The 2-page clinical output is not generated by an LLM. It is rendered by deterministic templates from structured data produced by the knowledge graph. This architectural minimization of LLM involvement in the clinical path is covered in depth in Building a HIPAA-Ready Architecture for Clinical Decision Support.

All PHI processing and storage occurs in US regions of UNMIRI's cloud providers. No PHI is processed or stored outside the United States. International data residency (EU, UK, APAC) is not currently supported; UNMIRI does not onboard labs outside the United States.

SOC-2

SOC-2 Type II is on UNMIRI's roadmap. Type I is targeted for completion in Q4 2026; Type II in Q2 2027. UNMIRI uses a continuous control monitoring solution to drive audit readiness.

Other frameworks

UNMIRI is aware of HITRUST, ISO 27001, and NIST 800-53. These are not currently maintained. For labs that require them, scope and prioritization is negotiated based on contract value and timeline.

Vulnerabilities

UNMIRI runs automated dependency scanning on every commit. Critical vulnerabilities are patched within 7 days; high within 14 days. UNMIRI performs annual penetration testing.

Incident response

UNMIRI maintains a documented Incident Response Plan covering detection, containment, eradication, recovery, and post-incident review. Suspected security incidents can be reported to security@unmiri.com; UNMIRI responds within 24 hours.

For covered entities and their compliance teams, the following documents are available under NDA:

• HIPAA Policies and Procedures
• Security Risk Analysis summary
• Subprocessor list with BAA status
• Vulnerability scanning reports (redacted)
• Penetration test summary
• Business Continuity and Disaster Recovery Plan
• Employee training records (HIPAA + security awareness)
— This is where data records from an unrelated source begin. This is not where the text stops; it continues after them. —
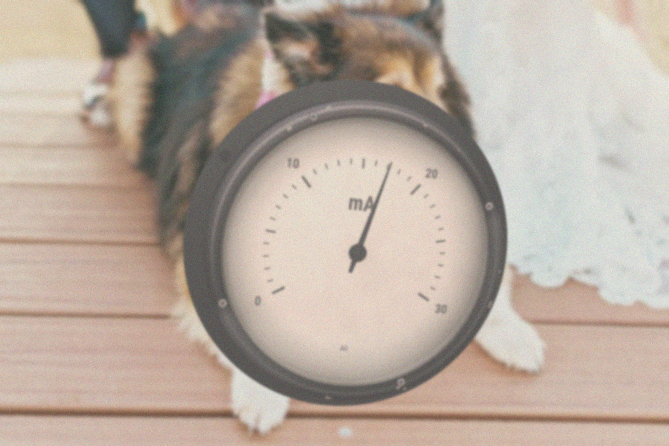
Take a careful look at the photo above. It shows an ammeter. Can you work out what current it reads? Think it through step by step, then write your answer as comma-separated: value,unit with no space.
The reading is 17,mA
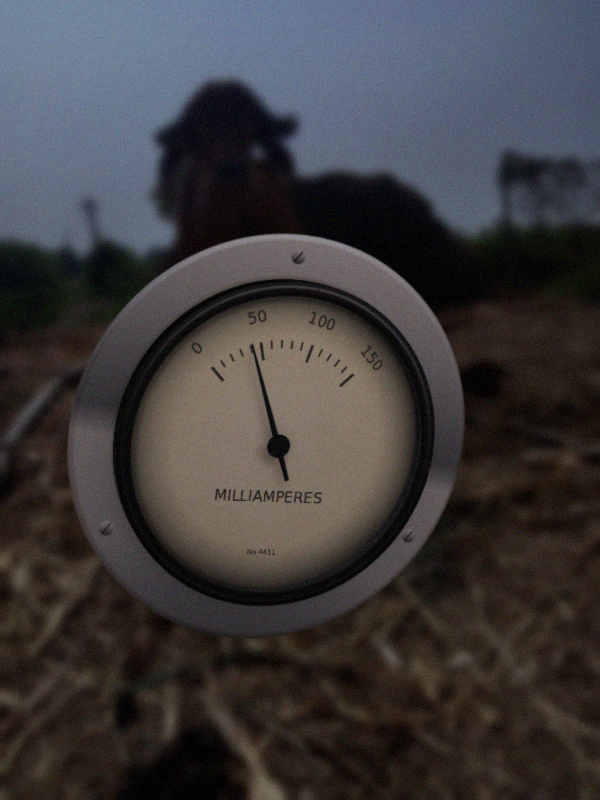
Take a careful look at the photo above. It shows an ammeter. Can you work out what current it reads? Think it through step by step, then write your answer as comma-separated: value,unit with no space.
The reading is 40,mA
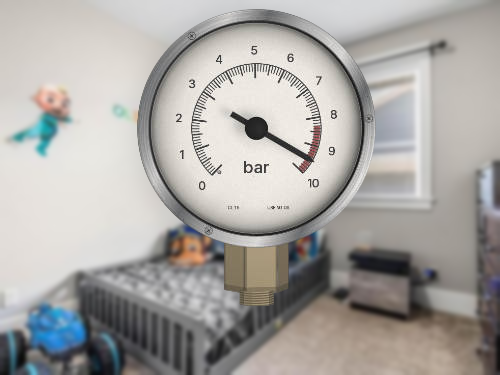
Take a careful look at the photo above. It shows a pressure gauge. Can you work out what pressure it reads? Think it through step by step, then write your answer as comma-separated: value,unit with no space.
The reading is 9.5,bar
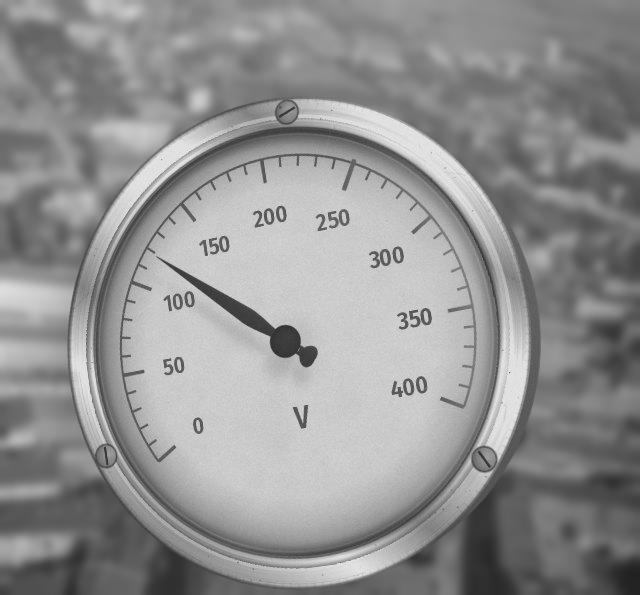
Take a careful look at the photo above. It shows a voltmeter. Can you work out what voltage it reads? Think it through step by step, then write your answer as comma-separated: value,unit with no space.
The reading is 120,V
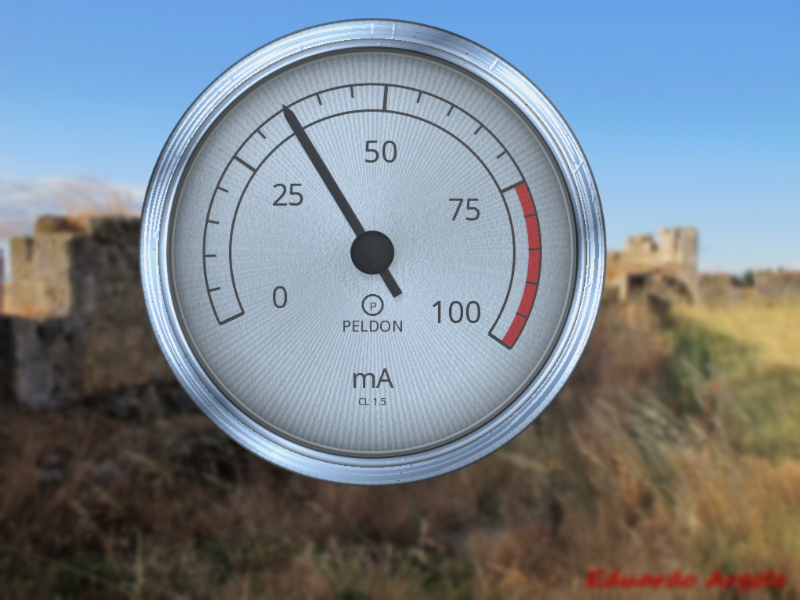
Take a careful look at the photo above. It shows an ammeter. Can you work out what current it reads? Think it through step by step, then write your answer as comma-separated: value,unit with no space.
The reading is 35,mA
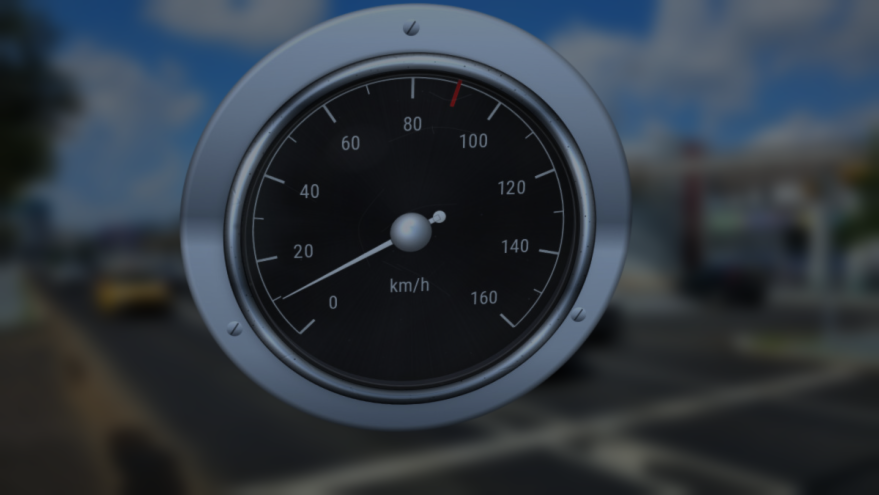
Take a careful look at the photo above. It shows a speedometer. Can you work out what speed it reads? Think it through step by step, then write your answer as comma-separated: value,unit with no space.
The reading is 10,km/h
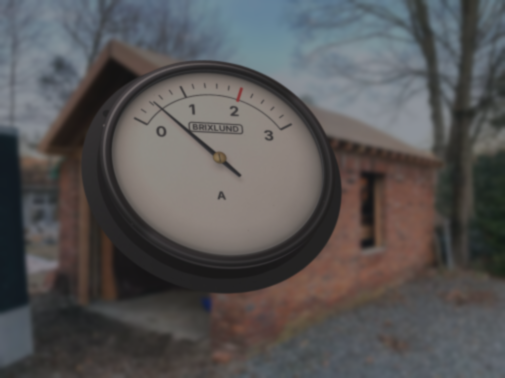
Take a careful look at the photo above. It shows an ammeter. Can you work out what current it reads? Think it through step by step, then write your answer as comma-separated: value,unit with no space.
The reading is 0.4,A
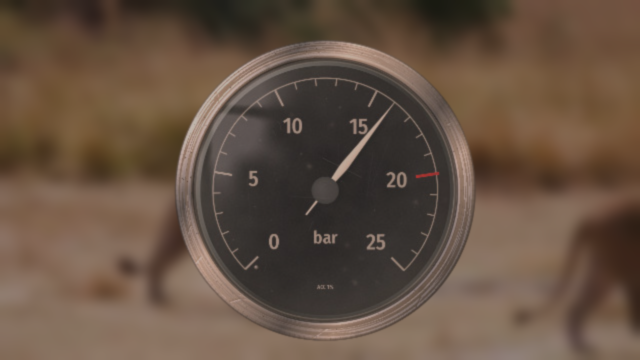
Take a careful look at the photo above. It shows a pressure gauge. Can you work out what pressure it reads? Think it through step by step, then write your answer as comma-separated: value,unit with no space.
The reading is 16,bar
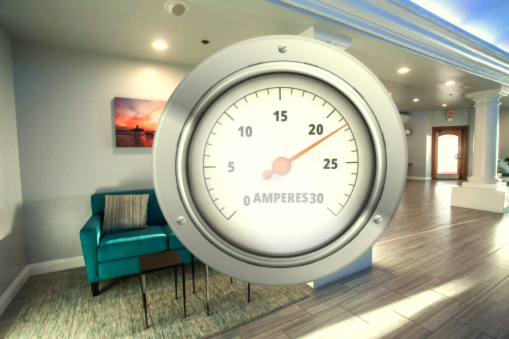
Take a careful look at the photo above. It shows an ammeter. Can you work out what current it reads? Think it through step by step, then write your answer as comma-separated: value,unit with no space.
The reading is 21.5,A
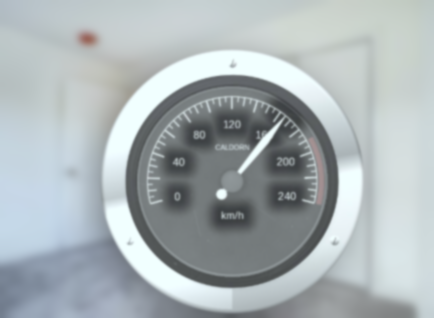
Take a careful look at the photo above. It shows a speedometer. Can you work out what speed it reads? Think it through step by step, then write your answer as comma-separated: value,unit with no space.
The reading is 165,km/h
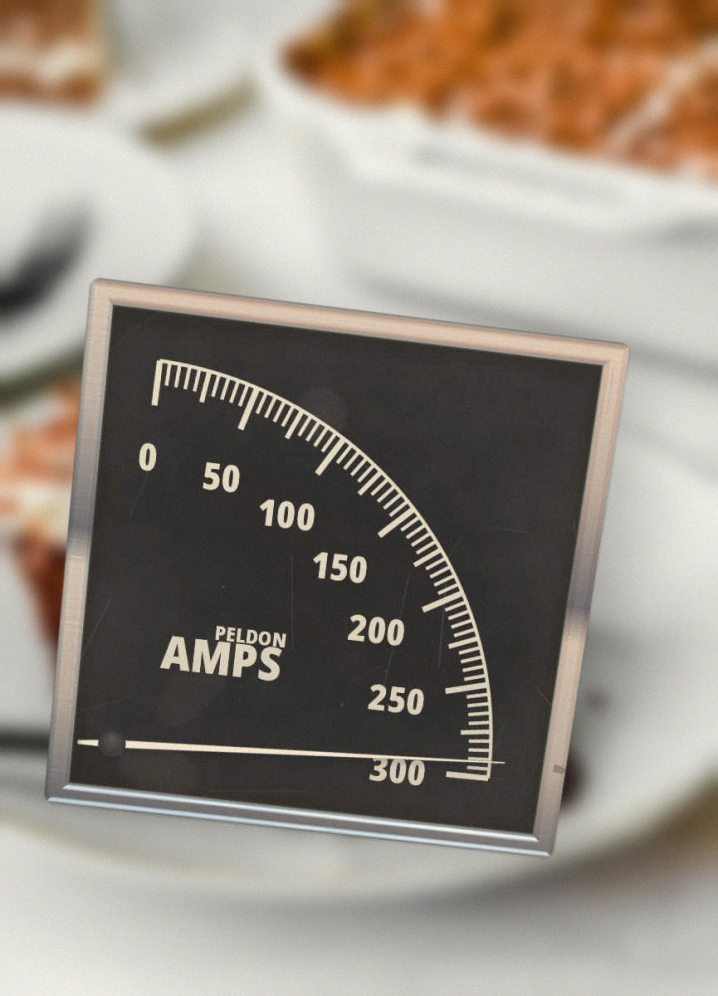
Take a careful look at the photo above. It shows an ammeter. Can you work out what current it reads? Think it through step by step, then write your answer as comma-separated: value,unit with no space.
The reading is 290,A
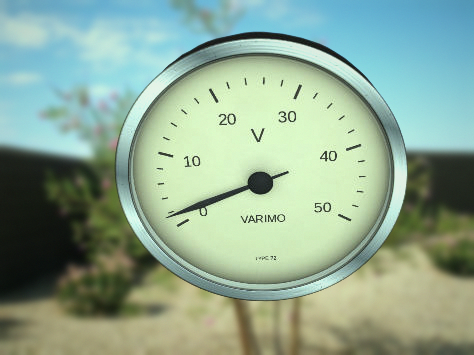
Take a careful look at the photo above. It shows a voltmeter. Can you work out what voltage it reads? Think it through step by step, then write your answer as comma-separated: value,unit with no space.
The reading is 2,V
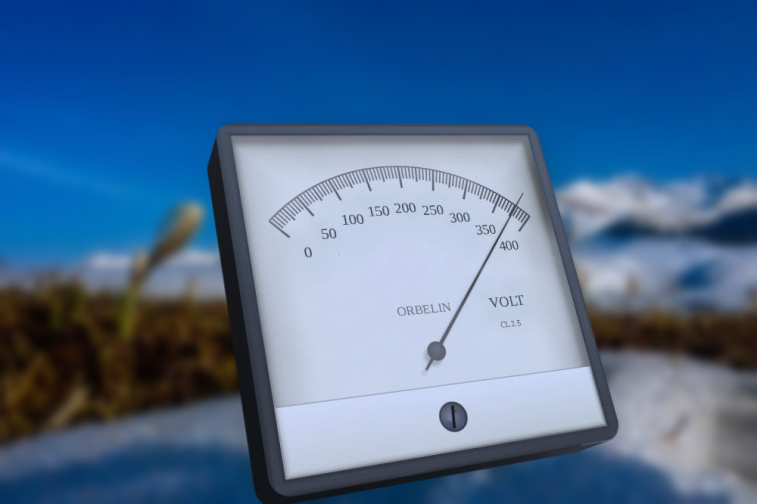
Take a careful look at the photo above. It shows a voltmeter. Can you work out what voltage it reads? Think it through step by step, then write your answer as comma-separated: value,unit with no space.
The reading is 375,V
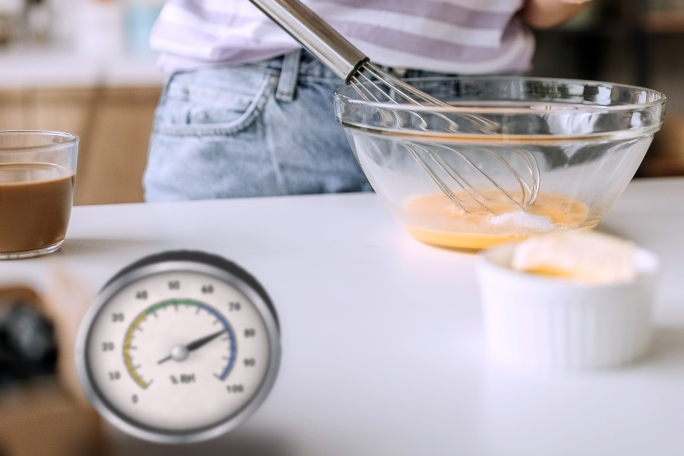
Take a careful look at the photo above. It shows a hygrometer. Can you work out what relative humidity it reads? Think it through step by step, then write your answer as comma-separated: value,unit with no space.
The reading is 75,%
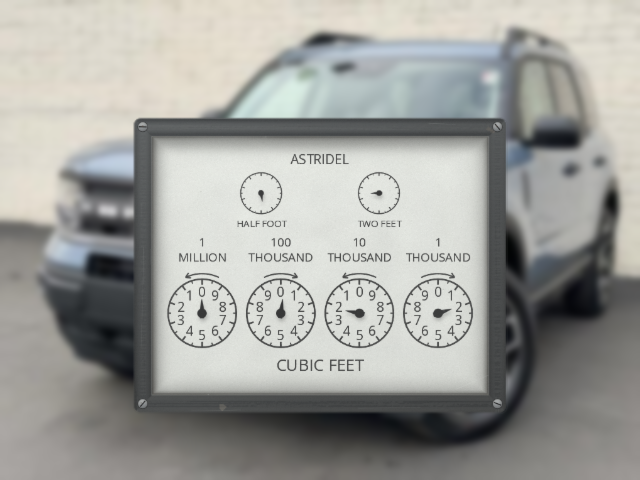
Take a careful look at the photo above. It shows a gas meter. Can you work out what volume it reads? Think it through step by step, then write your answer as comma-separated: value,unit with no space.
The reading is 2200,ft³
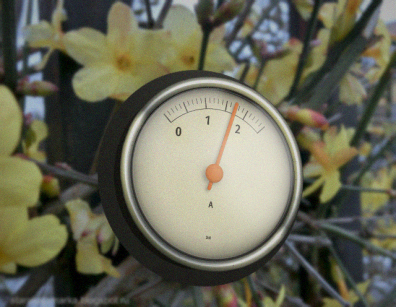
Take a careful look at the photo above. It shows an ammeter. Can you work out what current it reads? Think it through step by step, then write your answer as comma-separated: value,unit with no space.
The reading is 1.7,A
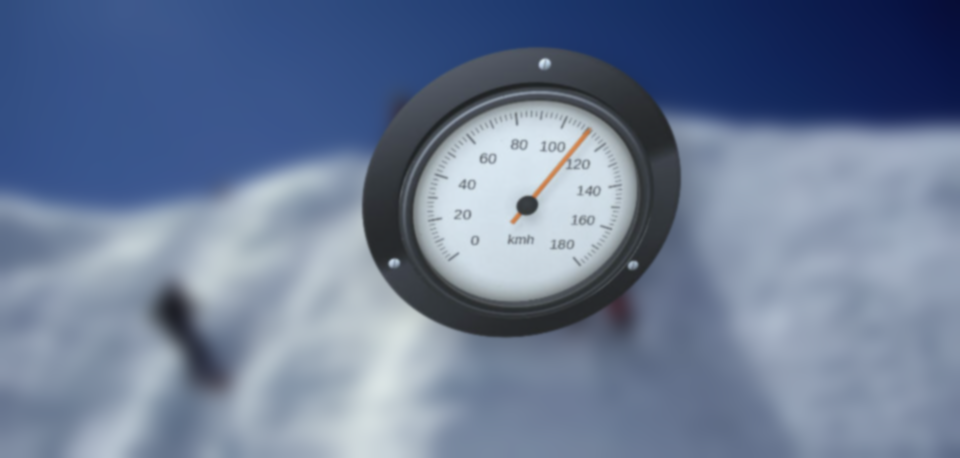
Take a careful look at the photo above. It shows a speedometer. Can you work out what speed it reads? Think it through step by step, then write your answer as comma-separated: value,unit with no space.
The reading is 110,km/h
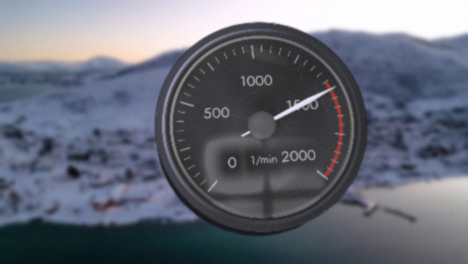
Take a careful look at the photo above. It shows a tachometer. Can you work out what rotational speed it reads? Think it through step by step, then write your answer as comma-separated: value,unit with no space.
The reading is 1500,rpm
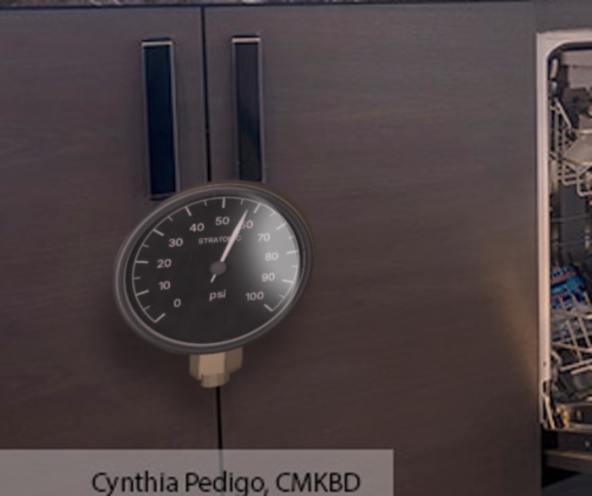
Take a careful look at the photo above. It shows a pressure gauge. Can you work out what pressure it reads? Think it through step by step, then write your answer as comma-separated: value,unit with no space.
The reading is 57.5,psi
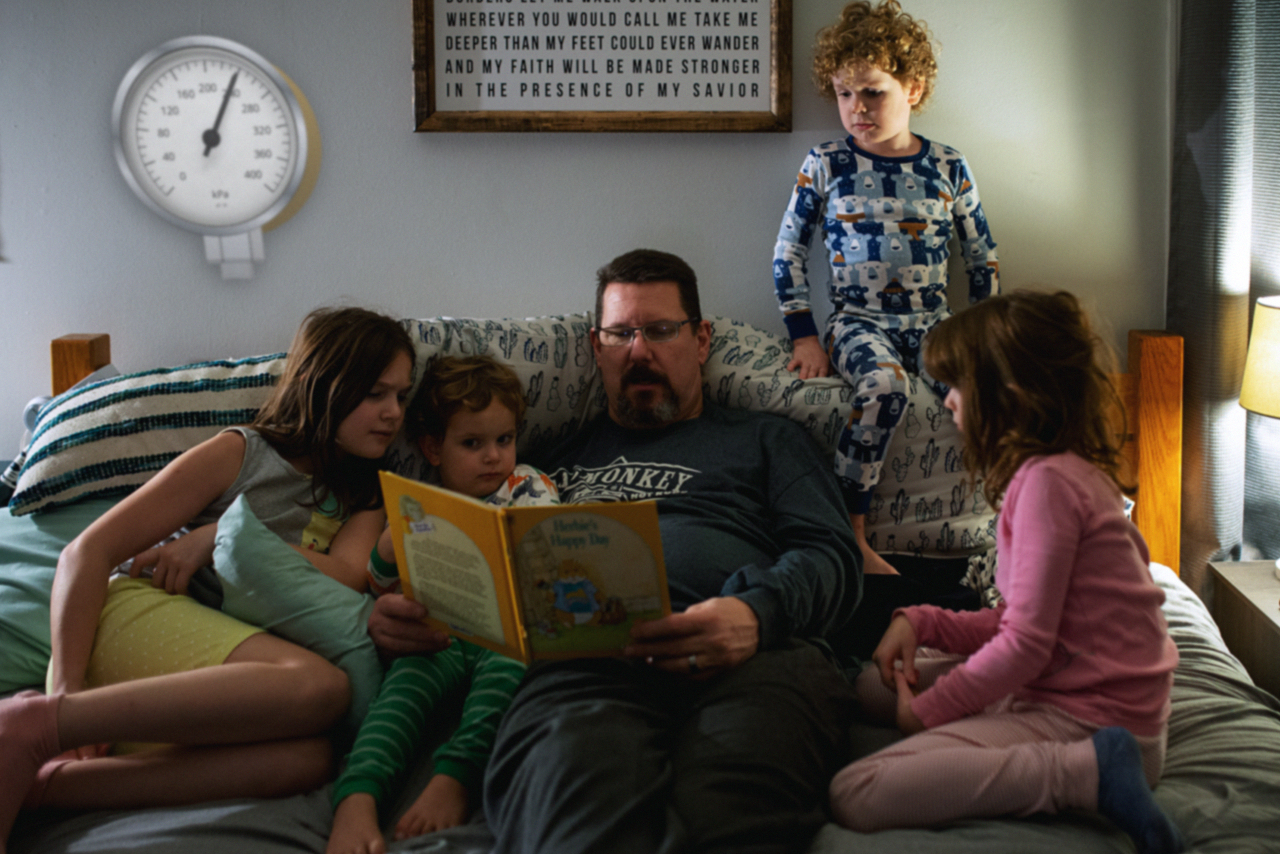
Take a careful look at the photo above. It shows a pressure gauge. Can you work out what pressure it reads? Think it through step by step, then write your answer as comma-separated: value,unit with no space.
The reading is 240,kPa
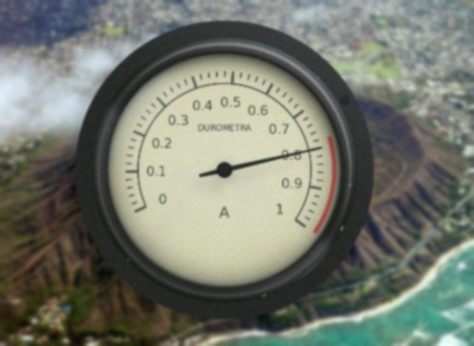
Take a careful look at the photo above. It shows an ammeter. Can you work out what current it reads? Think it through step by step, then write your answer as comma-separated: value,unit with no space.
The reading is 0.8,A
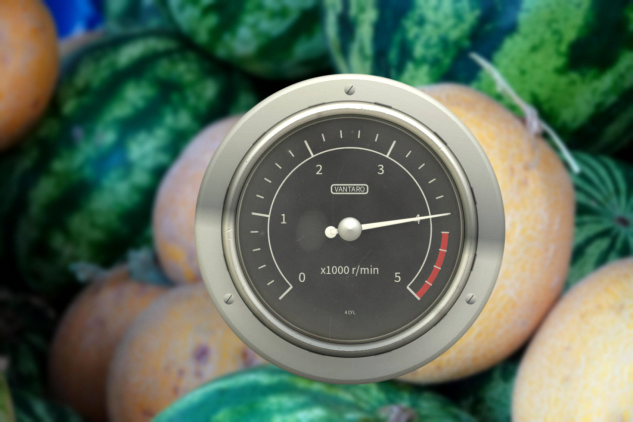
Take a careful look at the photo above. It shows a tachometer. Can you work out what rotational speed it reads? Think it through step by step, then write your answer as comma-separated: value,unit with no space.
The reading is 4000,rpm
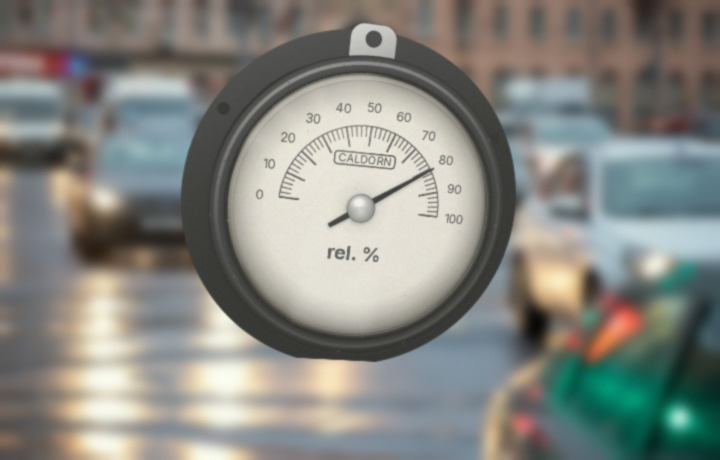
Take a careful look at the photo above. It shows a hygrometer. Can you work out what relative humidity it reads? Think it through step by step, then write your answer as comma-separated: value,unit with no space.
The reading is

To request: email compliance@unmiri.com with your role, organization, and the specific documents needed.

If you believe you have identified a security vulnerability in UNMIRI's systems, please email security@unmiri.com. UNMIRI acknowledges reports within 48 hours and provides a status update within 7 days. UNMIRI is working toward a formal bug bounty program; in the interim, UNMIRI recognizes researchers publicly (with permission) for material disclosures.